Tuesday, December 2, 2008

Number Please

Let's all face it, we're all connected. Hard wire, cell, Internet, blackberry, blueberry, raspberry, grapefruit etc. Look around, somewhere someone is talking, texting (I don't really understand this one. Why take the time to type it out if you're not sending a letter?), playing games, taking photos, some how some way trying to communicate to someone else. I remember a time, and it wasn't all that long ago, that the phone didn't ring for days. You picked up the receiver and it had some heft to it. More like a small barbell. Not this lightweight plastic crap that's molded in some far off locale (stamped with Hecho en Chine). Can't even say Made in China.

I spend more time on the phone than I want to admit or would like to. Having to call some vendor, agency or customer more times than not gets my stomach churning. Like tonight for example. Channel 3 disappeared from our television. I don't watch it too much, actually not very often if any at all. You see channel 3 is actually channel 5 out of New York but it's not the channel 5 I grew up with. Channel 5 used to be WNEW. Now it's some FOX name. There used to be something comforting about those old TV channels, 5, 9, and 11. They were truly New York. Simple, low budget entertainment. Back to the subject at hand.

I called the cable company. Your call is important to us and it may be monitored for quality assurance training purposes. Yea, right! First off, if our call was so darn important they would have some English speaking life form answer. Instead please listen to the following menu selections. Then some quick one liner about if you don't understand uncle cracker and refuse to conform and assimilate into the American culture you can take the rest of the call in some foreign tongue.

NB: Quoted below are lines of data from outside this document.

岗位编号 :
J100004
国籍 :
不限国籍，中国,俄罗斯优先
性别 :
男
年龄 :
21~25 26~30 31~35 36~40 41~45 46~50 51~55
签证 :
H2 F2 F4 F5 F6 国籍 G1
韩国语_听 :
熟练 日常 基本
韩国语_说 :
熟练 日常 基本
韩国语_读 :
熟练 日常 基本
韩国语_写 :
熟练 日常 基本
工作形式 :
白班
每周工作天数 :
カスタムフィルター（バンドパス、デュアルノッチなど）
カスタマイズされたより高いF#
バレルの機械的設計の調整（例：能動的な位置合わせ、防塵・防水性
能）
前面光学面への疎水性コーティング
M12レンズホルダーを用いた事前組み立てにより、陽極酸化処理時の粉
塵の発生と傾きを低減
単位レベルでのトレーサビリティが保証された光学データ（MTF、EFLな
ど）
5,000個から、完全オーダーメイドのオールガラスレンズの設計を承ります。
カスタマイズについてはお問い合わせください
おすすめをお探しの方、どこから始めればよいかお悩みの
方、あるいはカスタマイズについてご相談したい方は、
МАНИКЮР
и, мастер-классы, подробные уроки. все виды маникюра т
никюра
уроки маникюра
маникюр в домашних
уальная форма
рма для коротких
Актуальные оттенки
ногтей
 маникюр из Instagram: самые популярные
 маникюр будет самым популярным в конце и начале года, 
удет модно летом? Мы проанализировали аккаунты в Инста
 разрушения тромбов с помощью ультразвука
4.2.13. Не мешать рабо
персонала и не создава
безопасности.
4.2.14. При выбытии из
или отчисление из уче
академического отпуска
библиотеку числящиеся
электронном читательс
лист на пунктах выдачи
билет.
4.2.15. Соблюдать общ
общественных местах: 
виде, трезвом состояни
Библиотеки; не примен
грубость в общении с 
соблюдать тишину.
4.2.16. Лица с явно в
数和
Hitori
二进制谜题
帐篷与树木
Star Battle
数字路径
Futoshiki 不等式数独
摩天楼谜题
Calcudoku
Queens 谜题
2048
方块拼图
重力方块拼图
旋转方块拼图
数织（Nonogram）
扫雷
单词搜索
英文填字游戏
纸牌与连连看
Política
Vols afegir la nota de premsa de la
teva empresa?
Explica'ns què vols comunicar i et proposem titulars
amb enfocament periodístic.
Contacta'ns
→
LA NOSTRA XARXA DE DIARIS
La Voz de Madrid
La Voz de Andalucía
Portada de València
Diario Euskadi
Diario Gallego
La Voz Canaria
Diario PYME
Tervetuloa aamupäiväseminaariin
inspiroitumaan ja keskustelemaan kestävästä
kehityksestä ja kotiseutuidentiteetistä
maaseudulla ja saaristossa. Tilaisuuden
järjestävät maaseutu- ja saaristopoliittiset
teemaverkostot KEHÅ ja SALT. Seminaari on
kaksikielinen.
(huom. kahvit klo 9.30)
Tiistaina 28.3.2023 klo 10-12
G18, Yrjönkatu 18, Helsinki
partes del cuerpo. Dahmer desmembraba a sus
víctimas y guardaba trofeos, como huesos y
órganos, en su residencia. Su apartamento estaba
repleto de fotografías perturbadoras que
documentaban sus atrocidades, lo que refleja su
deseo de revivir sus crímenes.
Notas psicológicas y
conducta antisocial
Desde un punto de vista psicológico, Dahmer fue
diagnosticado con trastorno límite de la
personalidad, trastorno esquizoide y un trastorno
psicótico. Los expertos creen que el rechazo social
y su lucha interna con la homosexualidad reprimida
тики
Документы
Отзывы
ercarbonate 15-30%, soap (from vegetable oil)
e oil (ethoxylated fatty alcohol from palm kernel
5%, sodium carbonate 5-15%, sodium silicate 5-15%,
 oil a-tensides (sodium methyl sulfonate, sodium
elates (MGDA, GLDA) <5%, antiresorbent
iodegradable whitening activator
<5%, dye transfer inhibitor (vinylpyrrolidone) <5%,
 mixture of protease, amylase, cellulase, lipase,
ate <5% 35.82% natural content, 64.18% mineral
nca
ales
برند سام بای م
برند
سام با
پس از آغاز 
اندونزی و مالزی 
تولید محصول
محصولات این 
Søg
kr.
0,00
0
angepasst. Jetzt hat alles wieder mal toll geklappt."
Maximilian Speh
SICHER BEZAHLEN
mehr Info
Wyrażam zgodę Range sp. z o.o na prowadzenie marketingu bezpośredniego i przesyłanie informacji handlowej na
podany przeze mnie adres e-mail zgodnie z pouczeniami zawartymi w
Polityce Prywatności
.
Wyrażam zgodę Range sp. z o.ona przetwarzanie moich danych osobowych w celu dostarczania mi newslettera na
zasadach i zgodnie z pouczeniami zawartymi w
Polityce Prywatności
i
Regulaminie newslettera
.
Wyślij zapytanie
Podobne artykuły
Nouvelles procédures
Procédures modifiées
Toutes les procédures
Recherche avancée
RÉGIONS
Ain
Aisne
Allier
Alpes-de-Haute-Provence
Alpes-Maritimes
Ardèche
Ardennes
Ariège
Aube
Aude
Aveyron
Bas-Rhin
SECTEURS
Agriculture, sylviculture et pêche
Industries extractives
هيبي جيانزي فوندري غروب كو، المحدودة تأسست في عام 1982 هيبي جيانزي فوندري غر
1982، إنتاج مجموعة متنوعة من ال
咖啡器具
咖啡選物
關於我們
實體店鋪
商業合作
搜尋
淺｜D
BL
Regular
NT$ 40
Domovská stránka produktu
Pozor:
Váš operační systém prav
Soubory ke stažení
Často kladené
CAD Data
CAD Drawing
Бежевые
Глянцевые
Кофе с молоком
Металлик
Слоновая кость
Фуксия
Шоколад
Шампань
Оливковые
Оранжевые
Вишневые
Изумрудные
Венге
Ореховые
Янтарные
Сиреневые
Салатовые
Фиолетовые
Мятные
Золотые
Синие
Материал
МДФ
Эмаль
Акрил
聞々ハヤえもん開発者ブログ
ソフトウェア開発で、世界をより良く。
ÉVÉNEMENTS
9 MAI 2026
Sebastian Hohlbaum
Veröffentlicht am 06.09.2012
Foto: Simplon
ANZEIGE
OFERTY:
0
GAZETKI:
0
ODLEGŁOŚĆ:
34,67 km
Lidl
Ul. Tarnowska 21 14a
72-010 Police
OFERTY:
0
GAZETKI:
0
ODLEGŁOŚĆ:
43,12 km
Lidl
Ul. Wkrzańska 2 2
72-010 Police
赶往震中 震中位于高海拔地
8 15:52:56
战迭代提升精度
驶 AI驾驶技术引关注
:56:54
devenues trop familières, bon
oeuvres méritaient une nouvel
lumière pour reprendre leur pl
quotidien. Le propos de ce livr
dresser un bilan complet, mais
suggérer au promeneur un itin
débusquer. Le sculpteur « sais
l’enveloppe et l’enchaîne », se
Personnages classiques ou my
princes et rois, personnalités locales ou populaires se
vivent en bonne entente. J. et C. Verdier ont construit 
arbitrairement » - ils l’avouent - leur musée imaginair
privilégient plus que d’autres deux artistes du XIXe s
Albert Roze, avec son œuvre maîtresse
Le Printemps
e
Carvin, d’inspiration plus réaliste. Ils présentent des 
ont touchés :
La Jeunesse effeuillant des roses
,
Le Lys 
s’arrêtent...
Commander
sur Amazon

The real reason they tell you that are going to tape the call is so they can use it in evidence at your trial when you show up at their door and blow them away. They want to show the stress levels in your voice and how you are going to eat them for breakfast, without letting the jury know they forced you into a corner and made you snap.

Once you get past the pleasantries they ask you to input your phone number including area code. This is sharp! Ever wonder how you wind up on some telemarketers list? Here's how, you sign up yourself. (Try this one on for size, enter some obscure number next time, you know like the local VD clinic or Homeless shelter). Once you've finished giving up your number you're directed to another phone tree. More choices! I never knew how many combinations and choices we have in life. No wonder we can't make decisions anymore. Too many variables.

Finally, after just pushing indiscriminate buttons you get again, more choices! And more choices! Finally you give up muttering some thing about defacing the grave of Alexander Graham Bell or you get a selection of Moo-sack combined with "your call is important to us", or "all of our customer service representatives are busy assisting other customers and they'll be with you momentarily." These are all ways for the place you're calling to cover the time that it takes long distance connections to some hut in rice paddy town in a hot sub contenant to connect.

Then, after about ten or fifteen minutes (more like hours) you finally get someone. He says's his name is Bob, but you know from his accent he rode his elephant (you know the one with the little house on it) to work tonight. You start to explain what the problem is and why you're calling and the first thing he asks is for you to give him your telephone number! Starting with area code! You see they really do this because they can and that first time you entered the number did nothing!

Now the guy starts asking you questions and I never can understand what the heck they're saying. Maybe it's the fact they're sitting there eating grasshoppers, rice and curry wrapped in fried dog ears. I then start fighting fire with fire. I interject my slow Texas drawl. I say, ya know, pardner, I'm kinda get'n the feeling ya ain't from around these here parts now are ya? It's now becoming a game. They start talking slower and try to enunciate their words. You know just like the teacher does in ESL (English Second Language) classes do.

I got one of these guys so fed up he actually hung up on me! Score one for our side! It really doesn't matter though, when it's all said and done a repair order taken down the block, across town or halfway around the world still gets lost and they show up two or three hours late anyway.

But just think about it next time, if we can get enough people to all talk to these "Customer Service Representatives" in a John Wayne voice maybe they'll get the hint.

So when it's all said and done you hang up and hope for the best.